- **EXERCISE**:
For this exercise, print only the lines from the one containing "Outline: the connected" through the end of the material below, exactly as given.

[Start of section]

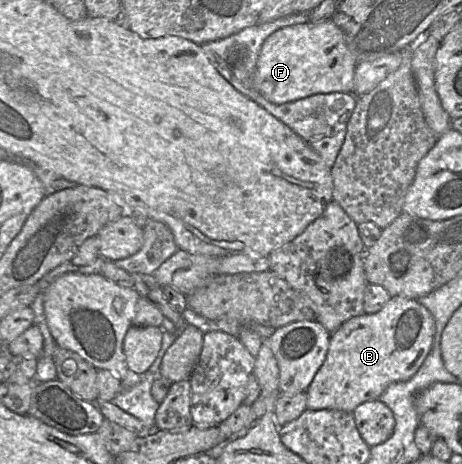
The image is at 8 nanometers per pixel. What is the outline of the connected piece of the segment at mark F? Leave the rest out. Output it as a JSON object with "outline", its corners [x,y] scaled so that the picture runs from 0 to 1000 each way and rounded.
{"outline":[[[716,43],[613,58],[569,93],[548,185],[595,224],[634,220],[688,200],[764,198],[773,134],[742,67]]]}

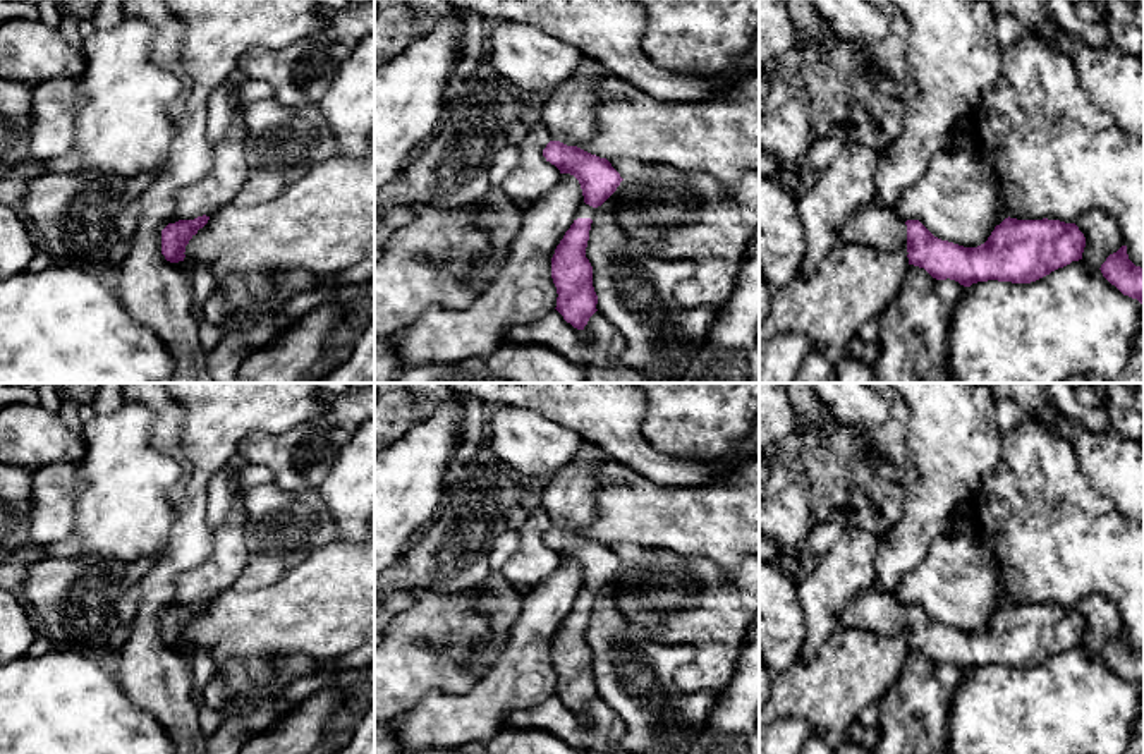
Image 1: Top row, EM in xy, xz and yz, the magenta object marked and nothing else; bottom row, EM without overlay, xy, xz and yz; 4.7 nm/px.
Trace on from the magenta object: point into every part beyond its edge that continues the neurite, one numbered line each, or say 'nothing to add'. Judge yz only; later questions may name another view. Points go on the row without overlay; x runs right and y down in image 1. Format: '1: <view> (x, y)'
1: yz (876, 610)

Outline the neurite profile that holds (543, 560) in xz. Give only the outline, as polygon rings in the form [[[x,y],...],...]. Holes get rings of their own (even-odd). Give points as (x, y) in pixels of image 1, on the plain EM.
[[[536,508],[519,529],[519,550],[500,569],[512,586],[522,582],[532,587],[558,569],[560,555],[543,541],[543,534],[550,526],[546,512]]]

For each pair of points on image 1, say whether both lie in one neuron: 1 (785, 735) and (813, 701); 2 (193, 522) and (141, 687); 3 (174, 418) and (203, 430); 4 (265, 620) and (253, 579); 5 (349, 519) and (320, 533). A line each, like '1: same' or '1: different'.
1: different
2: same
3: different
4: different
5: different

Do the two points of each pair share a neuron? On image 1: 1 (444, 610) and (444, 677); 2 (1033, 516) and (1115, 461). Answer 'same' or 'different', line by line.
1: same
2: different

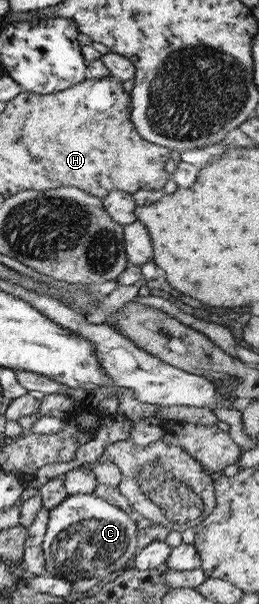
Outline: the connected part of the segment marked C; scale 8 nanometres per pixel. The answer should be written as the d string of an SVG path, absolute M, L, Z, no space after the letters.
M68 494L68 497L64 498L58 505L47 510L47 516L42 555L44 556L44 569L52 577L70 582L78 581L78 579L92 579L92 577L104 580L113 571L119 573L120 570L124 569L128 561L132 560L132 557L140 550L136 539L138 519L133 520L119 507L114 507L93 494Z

[End of section]

- **EXPECTED ANSWER**:
Outline: the connected part of the segment marked C; scale 8 nanometres per pixel. The answer should be written as the d string of an SVG path, absolute M, L, Z, no space after the letters.
M68 494L68 497L64 498L58 505L47 510L47 516L42 555L44 556L44 569L52 577L70 582L78 581L78 579L92 579L92 577L104 580L113 571L119 573L120 570L124 569L128 561L132 560L132 557L140 550L136 539L138 519L133 520L119 507L114 507L93 494Z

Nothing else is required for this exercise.